■ REQUIRED ACTION: Find every line of the records that has "papierosów" and return it.

■ THE RECORDS:
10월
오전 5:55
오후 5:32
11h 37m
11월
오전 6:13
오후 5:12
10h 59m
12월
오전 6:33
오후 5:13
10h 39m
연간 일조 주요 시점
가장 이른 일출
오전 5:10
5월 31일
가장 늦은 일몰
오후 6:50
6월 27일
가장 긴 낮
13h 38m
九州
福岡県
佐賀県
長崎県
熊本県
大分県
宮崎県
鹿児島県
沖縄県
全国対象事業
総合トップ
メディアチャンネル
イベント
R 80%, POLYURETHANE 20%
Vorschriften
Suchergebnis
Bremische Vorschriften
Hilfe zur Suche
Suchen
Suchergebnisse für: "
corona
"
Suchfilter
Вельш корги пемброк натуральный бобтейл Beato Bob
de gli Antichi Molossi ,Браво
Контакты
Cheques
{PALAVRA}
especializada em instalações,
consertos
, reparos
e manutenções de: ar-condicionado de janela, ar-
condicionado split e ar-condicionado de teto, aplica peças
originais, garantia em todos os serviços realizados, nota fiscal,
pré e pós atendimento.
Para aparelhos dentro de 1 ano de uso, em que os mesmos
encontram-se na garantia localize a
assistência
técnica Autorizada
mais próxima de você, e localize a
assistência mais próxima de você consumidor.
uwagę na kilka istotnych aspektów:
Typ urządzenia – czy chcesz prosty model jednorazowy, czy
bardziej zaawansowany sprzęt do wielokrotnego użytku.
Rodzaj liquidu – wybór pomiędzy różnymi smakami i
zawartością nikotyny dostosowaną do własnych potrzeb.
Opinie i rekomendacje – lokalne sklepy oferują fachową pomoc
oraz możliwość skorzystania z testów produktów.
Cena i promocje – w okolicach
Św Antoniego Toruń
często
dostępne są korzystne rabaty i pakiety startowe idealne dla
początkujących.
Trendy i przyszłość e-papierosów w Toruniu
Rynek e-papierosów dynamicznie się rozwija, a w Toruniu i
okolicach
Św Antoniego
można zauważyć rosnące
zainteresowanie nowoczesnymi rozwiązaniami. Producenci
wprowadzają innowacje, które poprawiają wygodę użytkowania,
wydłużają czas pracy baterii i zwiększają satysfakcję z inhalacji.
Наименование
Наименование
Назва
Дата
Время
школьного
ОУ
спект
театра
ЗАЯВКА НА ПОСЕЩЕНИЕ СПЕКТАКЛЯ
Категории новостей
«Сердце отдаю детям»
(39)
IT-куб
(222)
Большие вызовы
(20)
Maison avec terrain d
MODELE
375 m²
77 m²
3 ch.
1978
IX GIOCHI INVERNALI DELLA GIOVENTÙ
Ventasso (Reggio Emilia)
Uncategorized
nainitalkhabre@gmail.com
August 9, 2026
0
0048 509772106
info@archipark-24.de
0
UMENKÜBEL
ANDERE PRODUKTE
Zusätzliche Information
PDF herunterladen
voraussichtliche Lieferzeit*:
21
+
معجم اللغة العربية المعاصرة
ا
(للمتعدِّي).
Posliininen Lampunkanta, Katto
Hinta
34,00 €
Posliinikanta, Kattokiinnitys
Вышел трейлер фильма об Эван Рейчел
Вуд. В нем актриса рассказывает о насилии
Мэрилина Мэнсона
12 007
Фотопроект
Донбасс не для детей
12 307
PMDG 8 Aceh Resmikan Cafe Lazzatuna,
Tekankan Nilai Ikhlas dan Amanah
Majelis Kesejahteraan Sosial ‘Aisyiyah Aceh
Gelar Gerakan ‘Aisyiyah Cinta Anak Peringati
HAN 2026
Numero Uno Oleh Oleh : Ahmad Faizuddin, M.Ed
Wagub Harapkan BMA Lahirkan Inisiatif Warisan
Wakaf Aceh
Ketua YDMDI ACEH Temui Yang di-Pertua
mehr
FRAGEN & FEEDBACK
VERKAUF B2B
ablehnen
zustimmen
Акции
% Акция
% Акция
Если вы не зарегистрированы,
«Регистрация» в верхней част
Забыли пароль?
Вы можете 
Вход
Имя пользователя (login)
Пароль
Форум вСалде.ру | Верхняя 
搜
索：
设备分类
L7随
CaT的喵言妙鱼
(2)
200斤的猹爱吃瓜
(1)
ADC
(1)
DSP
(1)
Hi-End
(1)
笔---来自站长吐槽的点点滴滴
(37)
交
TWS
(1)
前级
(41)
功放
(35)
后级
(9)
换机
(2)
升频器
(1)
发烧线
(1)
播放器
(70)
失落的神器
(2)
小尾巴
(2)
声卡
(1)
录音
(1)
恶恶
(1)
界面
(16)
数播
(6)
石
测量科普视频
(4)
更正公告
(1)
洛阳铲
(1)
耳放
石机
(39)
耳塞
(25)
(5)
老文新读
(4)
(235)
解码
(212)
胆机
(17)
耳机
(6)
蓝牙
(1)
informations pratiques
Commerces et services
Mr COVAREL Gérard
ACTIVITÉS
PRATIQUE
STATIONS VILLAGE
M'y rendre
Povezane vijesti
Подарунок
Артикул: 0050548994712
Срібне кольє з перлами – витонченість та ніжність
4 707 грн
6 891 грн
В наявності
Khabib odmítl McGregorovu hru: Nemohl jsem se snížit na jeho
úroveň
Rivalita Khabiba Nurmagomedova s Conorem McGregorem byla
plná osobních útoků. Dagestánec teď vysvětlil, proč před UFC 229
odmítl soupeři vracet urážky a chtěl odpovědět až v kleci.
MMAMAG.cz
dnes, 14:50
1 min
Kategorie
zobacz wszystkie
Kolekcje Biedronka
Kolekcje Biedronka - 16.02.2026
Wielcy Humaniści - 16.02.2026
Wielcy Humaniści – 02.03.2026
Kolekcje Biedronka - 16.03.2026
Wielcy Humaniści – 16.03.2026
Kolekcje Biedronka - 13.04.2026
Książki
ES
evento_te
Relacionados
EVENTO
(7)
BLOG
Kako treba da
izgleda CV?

■ OUTPUT OF THE TASK:
Trendy i przyszłość e-papierosów w Toruniu
Rynek e-papierosów dynamicznie się rozwija, a w Toruniu i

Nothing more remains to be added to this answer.